■ Required action:
Return all the entries word for word, minus the pictures.

■ Available data:
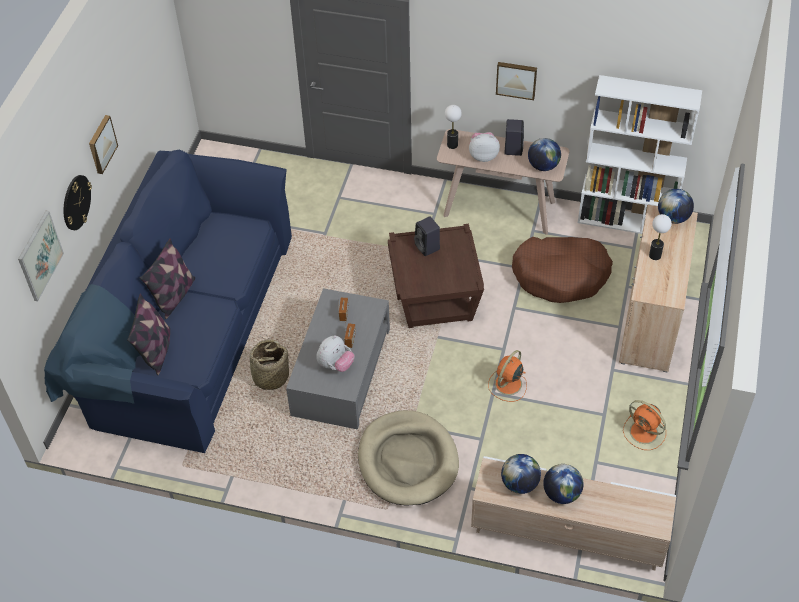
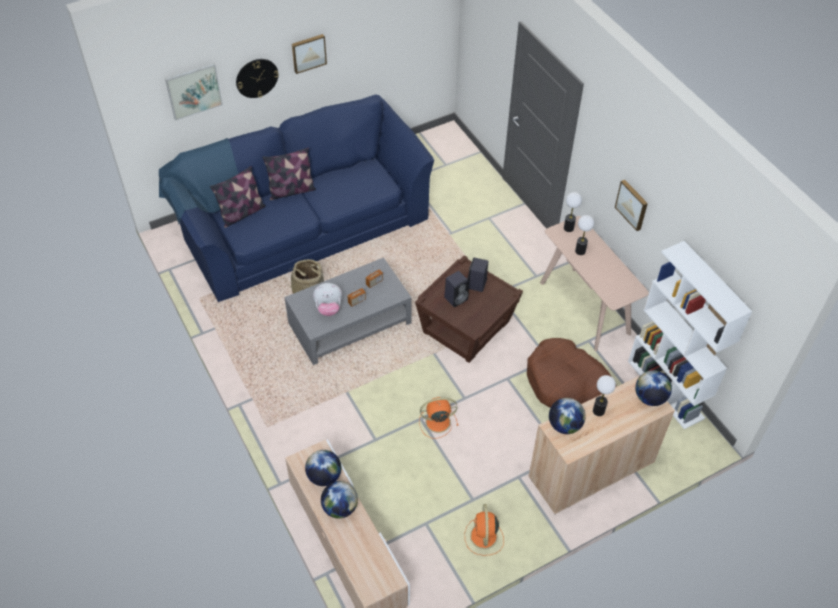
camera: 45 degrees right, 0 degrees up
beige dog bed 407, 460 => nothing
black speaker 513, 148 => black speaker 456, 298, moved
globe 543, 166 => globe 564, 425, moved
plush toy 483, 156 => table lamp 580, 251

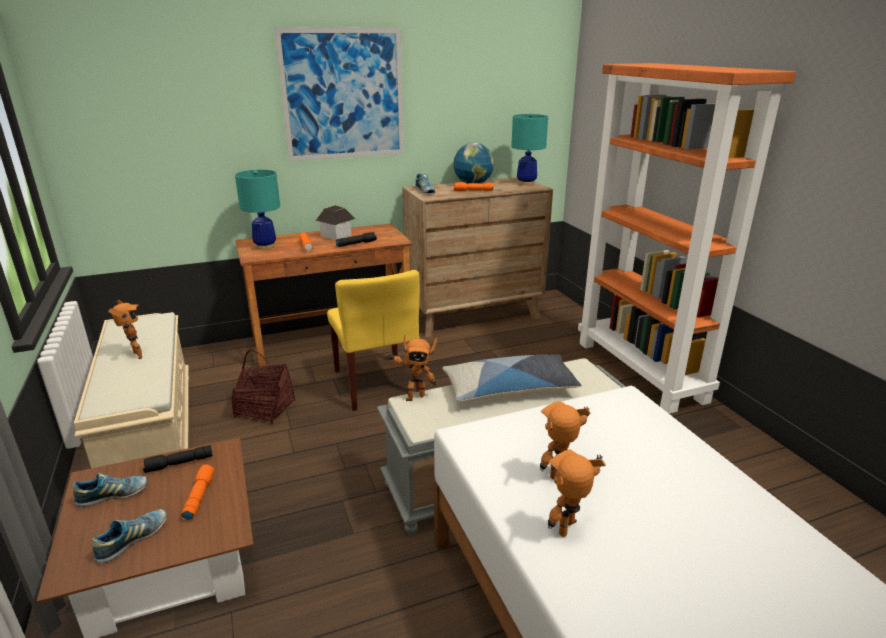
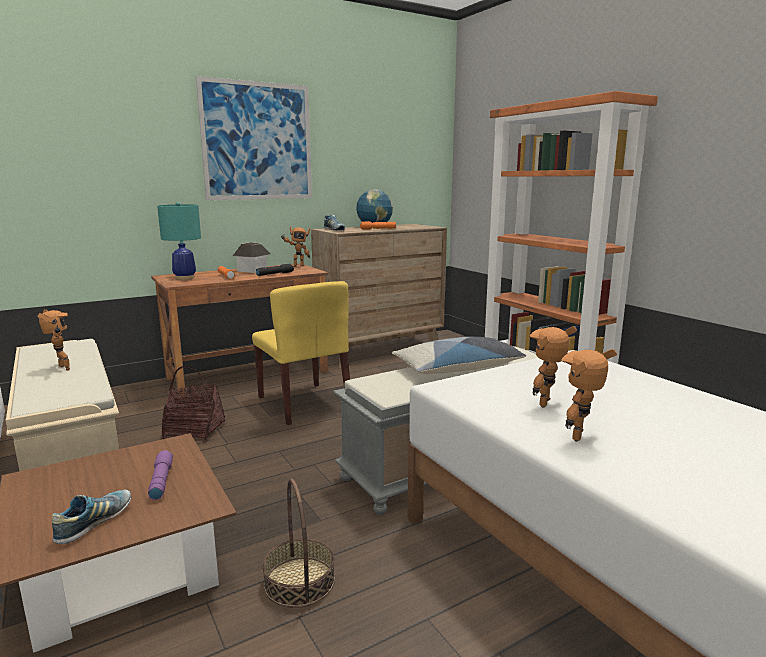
camera: 10 degrees left, 10 degrees down
shoe 113, 496 => nothing
black flashlight 179, 464 => nothing
turquoise table lamp 526, 183 => nothing
nothing => basket 299, 581
toy robot 414, 396 => toy robot 297, 266, moved
orange flashlight 198, 496 => purple flashlight 160, 481

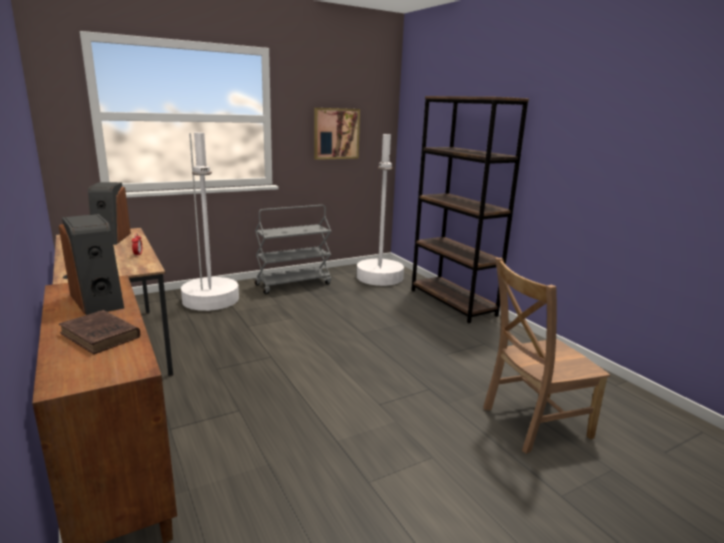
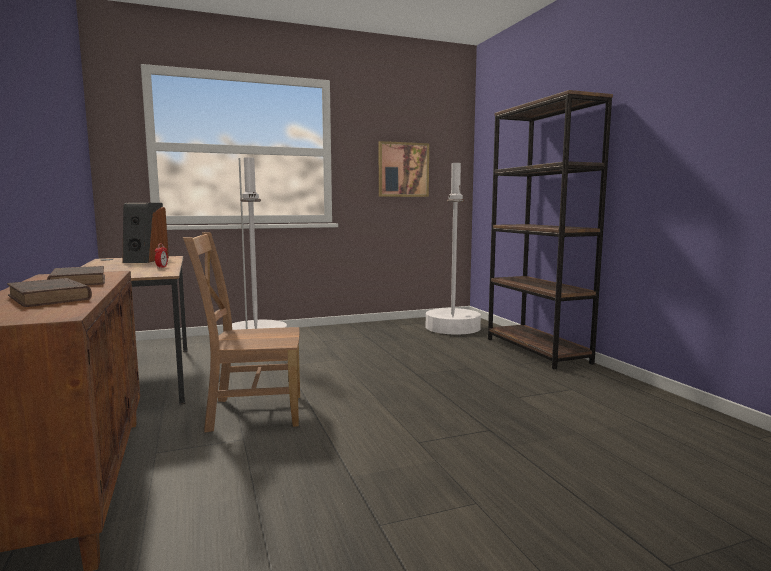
camera: 10 degrees right, 10 degrees down
grey cart 293, 284 => nothing
brown chair 532, 423 => brown chair 251, 412, moved
speaker 98, 300 => brown book 78, 281

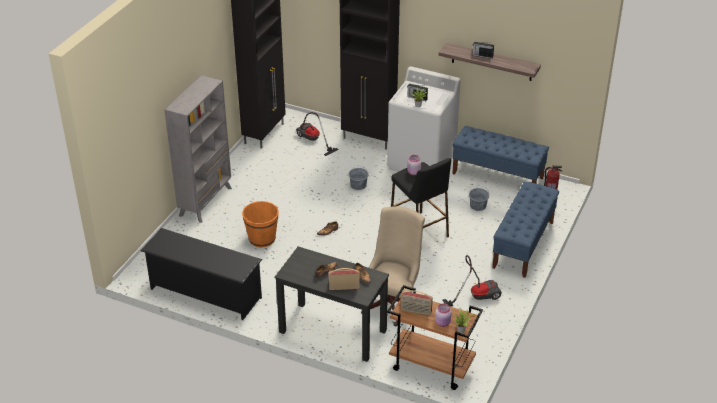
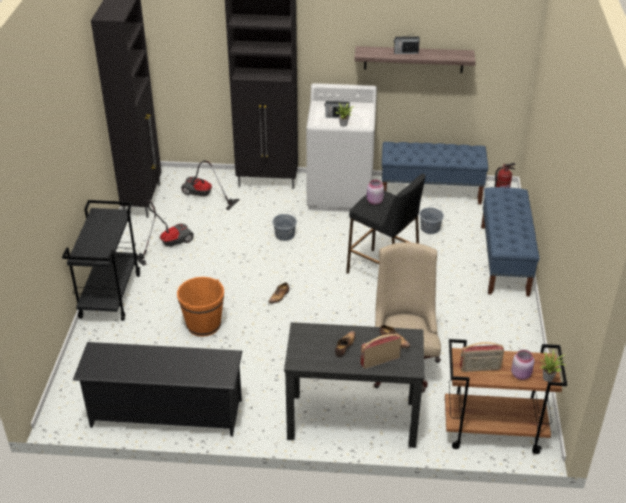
camera: 20 degrees left, 0 degrees up
vacuum cleaner 476, 296 => vacuum cleaner 167, 244, moved
grey bookcase 206, 201 => black cart 110, 295

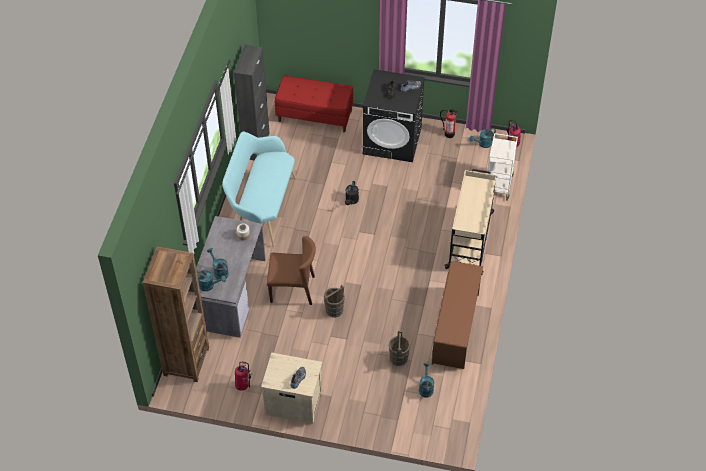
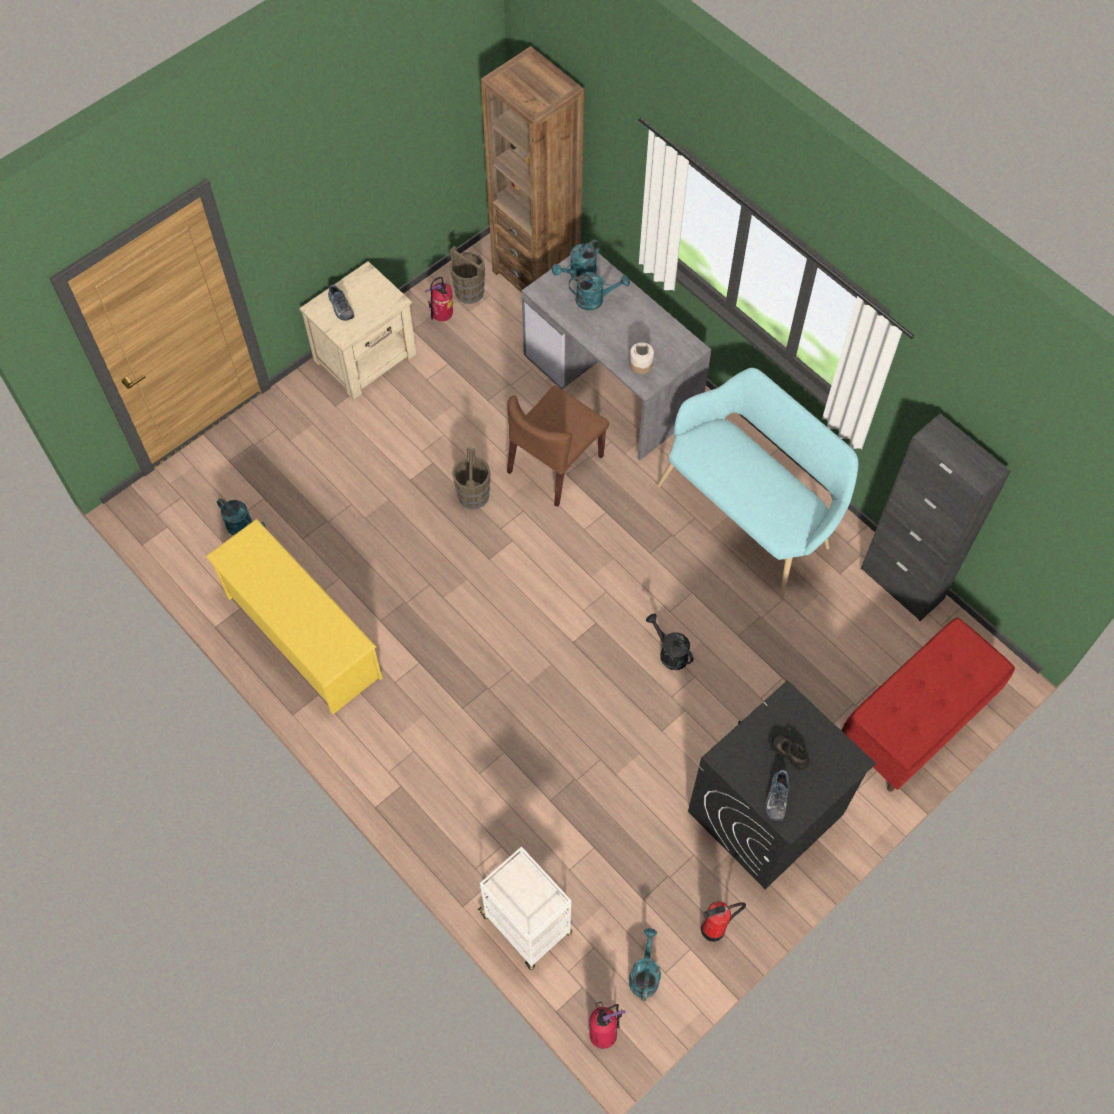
camera: 125 degrees right, 10 degrees up
beige cart 470, 239 => nothing
brown bucket 398, 358 => brown bucket 469, 291, moved
brown shoe rack 455, 328 => yellow shoe rack 302, 636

■ Worked solution:
camera: 45 degrees right, 0 degrees up
beige dog bed 407, 460 => nothing
black speaker 513, 148 => black speaker 456, 298, moved
globe 543, 166 => globe 564, 425, moved
plush toy 483, 156 => table lamp 580, 251

camera: 10 degrees left, 10 degrees down
shoe 113, 496 => nothing
black flashlight 179, 464 => nothing
turquoise table lamp 526, 183 => nothing
nothing => basket 299, 581
toy robot 414, 396 => toy robot 297, 266, moved
orange flashlight 198, 496 => purple flashlight 160, 481

camera: 10 degrees right, 10 degrees down
grey cart 293, 284 => nothing
brown chair 532, 423 => brown chair 251, 412, moved
speaker 98, 300 => brown book 78, 281

camera: 20 degrees left, 0 degrees up
vacuum cleaner 476, 296 => vacuum cleaner 167, 244, moved
grey bookcase 206, 201 => black cart 110, 295

camera: 125 degrees right, 10 degrees up
beige cart 470, 239 => nothing
brown bucket 398, 358 => brown bucket 469, 291, moved
brown shoe rack 455, 328 => yellow shoe rack 302, 636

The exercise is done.